How does Facebook run so smoothly?
LIKE IT or loathe it, Facebook has become an integral part of many people’s lives. In September, the site crossed a new milestone, reaching one billion monthly users.
But it’s not just membership, it’s activity. Every day half a billion people log in to Facebook. Each of these users has their own personalised news feed, with data drawn from their network of friends, and it’s refreshing from second to second.
Vice-president of engineering Mike Schroepfer’s job is to ensure the smooth running of Facebook. Large-scale outages are few and far between, so much so that when they do happen, it makes international news.
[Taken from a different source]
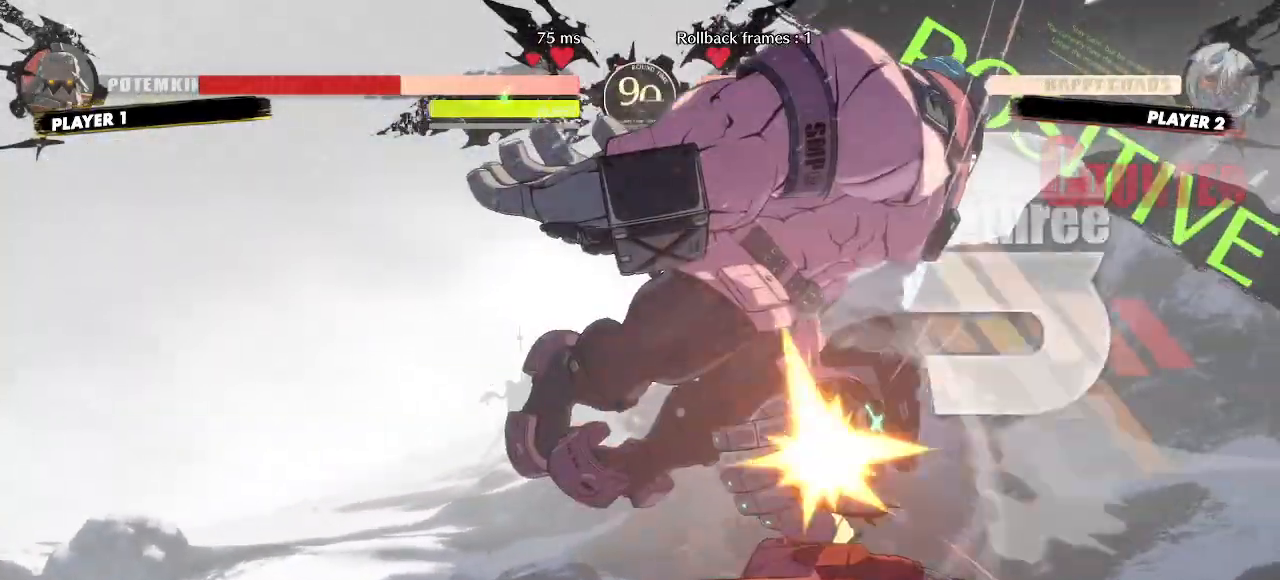
{"buttons": ["DPAD_DOWN"], "events": [[17, "DPAD_LEFT", "down"], [67, "DPAD_DOWN", "up"], [133, "DPAD_DOWN", "down"], [133, "DPAD_LEFT", "up"], [317, "HS", "down"], [383, "HS", "up"], [433, "HS", "down"], [483, "HS", "up"]]}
“Our goal is to make it not seem hard, so when you use the product it’s very seamless,” he says. “But there’s a lot of technical work behind it to make it scale.
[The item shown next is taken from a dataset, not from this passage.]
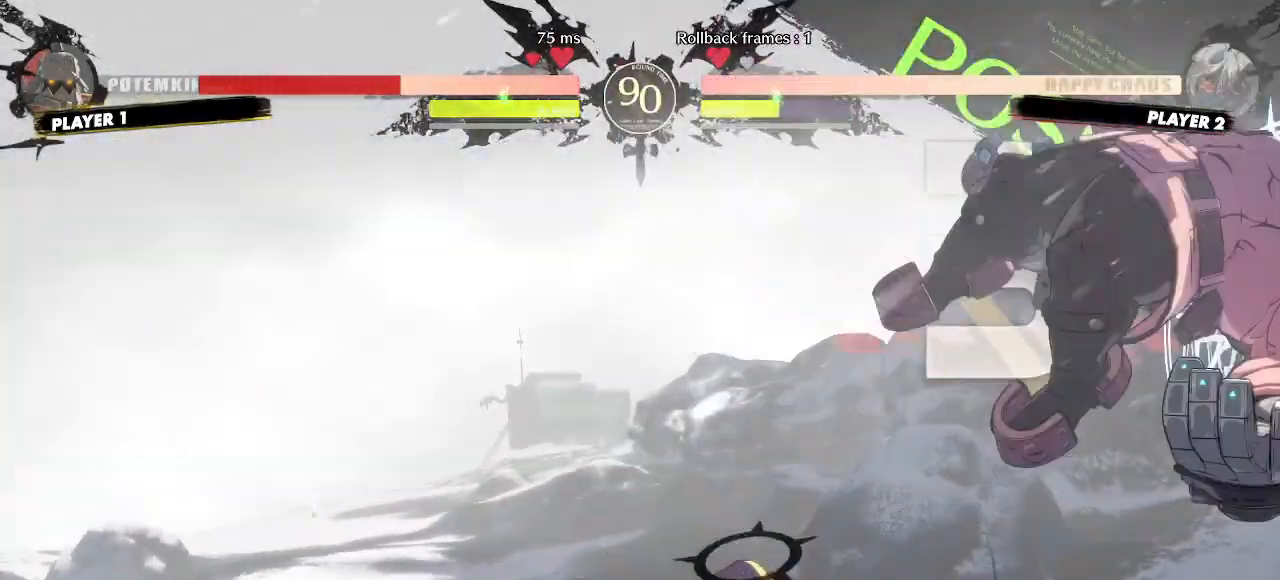
{"buttons": [], "events": [[100, "DPAD_DOWN", "up"], [150, "P", "down"], [167, "DPAD_DOWN", "down"], [200, "P", "up"], [250, "DPAD_DOWN", "up"]]}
“Everyone using the product gets a totally different experience, and even second by second it’s a different experience. As more people use Facebook, those interconnections get deeper, so there are more things happening in your network, updating more frequently.”
In 2008, Schroepfer moved from Mozilla, where he worked on the Firefox browser, to join the growing social network.
Back then, Facebook had only a fraction of the users it currently boasts. In December 2007, official figures put the site’s total at 58 million users.
Everyone who starts in Facebook’s engineering team goes through a process known as bootcamp, a six-week introduction to the company and how it works.
Staff are encouraged to work on projects that they are not only good at, but that interest them, which Schroepfer believes is a large part in building a productive workforce.
“This isn’t a recreational activity. We’re trying to run a company and trying to build products. We have a very strong opinion of what we think is important and what’s in scope and out of scope for the company, and we try to communicate that very clearly to new hires and the company in every instant,” he says.